# What is expected
Lines with the word "toch" are the ones wanted. Copy each of them from the entries below.

[Extracted page text data]

= Beginning of Section =

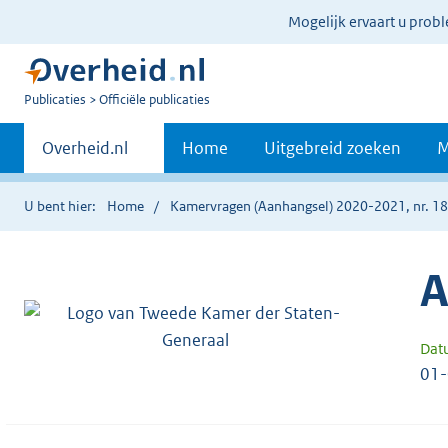
Ter
Mogelijk ervaart u prob
informatie:
U
Publicaties
Officiële publicaties
bent
Primaire
nu
Andere
Overheid.nl
Home
Uitgebreid zoeken
M
hier:
sites
navigatie
binnen
U bent hier:
Home
Kamervragen (Aanhangsel) 2020-2021, nr. 1
A
Dat
01-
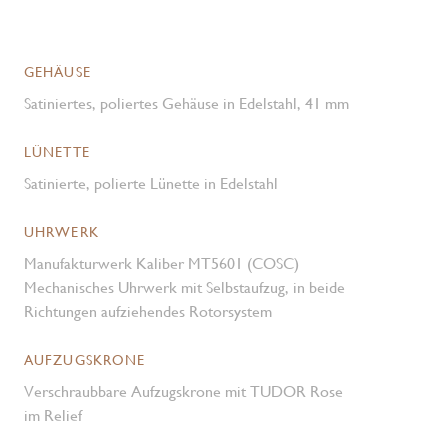
GEHÄUSE
Satiniertes, poliertes Gehäuse in Edelstahl, 41 mm
LÜNETTE
Satinierte, polierte Lünette in Edelstahl
UHRWERK
Manufakturwerk Kaliber MT5601 (COSC)
Mechanisches Uhrwerk mit Selbstaufzug, in beide
Richtungen aufziehendes Rotorsystem
AUFZUGSKRONE
Verschraubbare Aufzugskrone mit TUDOR Rose
im Relief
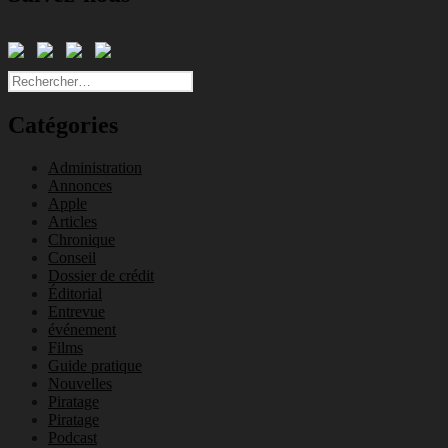
Rechercher :
Catégories
Administration
Annonces
Apple
Articles
Chronique
Conseil
Dossier de crédit
Éditorial
Entrevue
événement
Films
Guide pratique
Nouvelles
Piratage
Piratage
Podcast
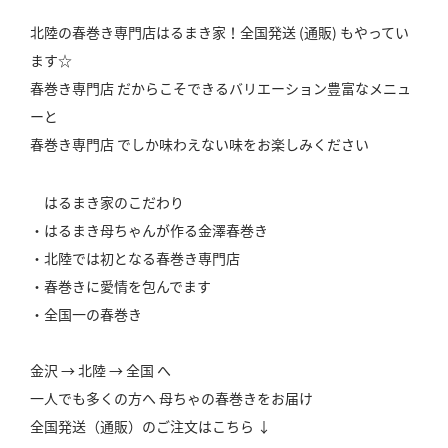
北陸の春巻き専門店はるまき家！全国発送 (通販) もやってい
ます☆
春巻き専門店 だからこそできるバリエーション豊富なメニュ
ーと
春巻き専門店 でしか味わえない味をお楽しみください
はるまき家のこだわり
・はるまき母ちゃんが作る金澤春巻き
・北陸では初となる春巻き専門店
・春巻きに愛情を包んでます
・全国一の春巻き
金沢 → 北陸 → 全国 へ
一人でも多くの方へ 母ちゃの春巻きをお届け
全国発送（通販）のご注文はこちら ↓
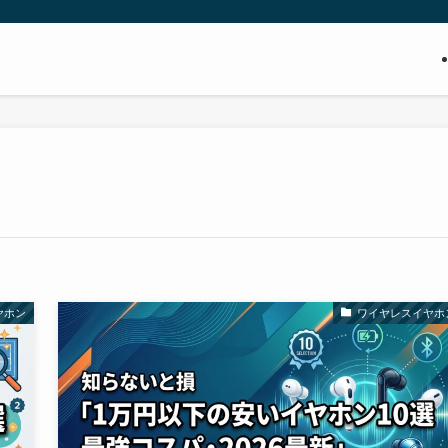
ヤホン
ワイヤレスイヤホ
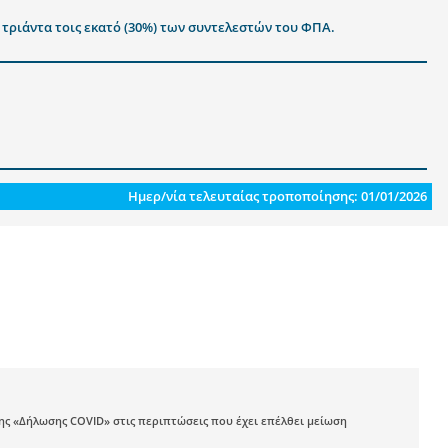
ά τριάντα τοις εκατό (30%) των συντελεστών του ΦΠΑ.
Ημερ/νία τελευταίας τροποποίησης: 01/01/2026
ης «Δήλωσης COVID» στις περιπτώσεις που έχει επέλθει μείωση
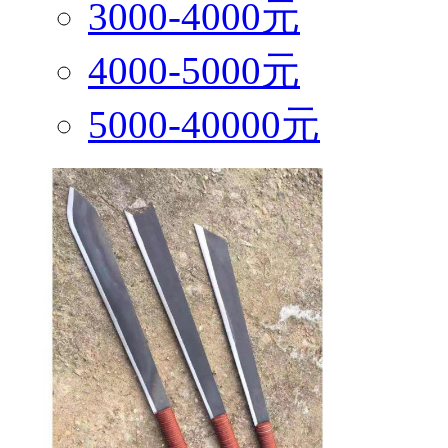
3000-4000元
4000-5000元
5000-40000元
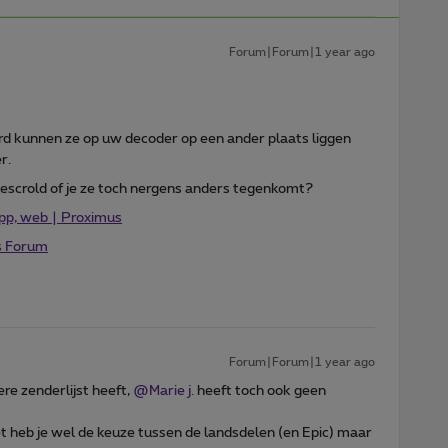
Forum|Forum|1 year ago
derd kunnen ze op uw decoder op een ander plaats liggen
r.
escrold of je ze toch nergens anders tegenkomt?
app, web | Proximus
s Forum
Forum|Forum|1 year ago
e zenderlijst heeft,
@Marie j.
heeft toch ook geen
et heb je wel de keuze tussen de landsdelen (en Epic) maar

= End of Section =

# Task solution
escrold of je ze toch nergens anders tegenkomt?
heeft toch ook geen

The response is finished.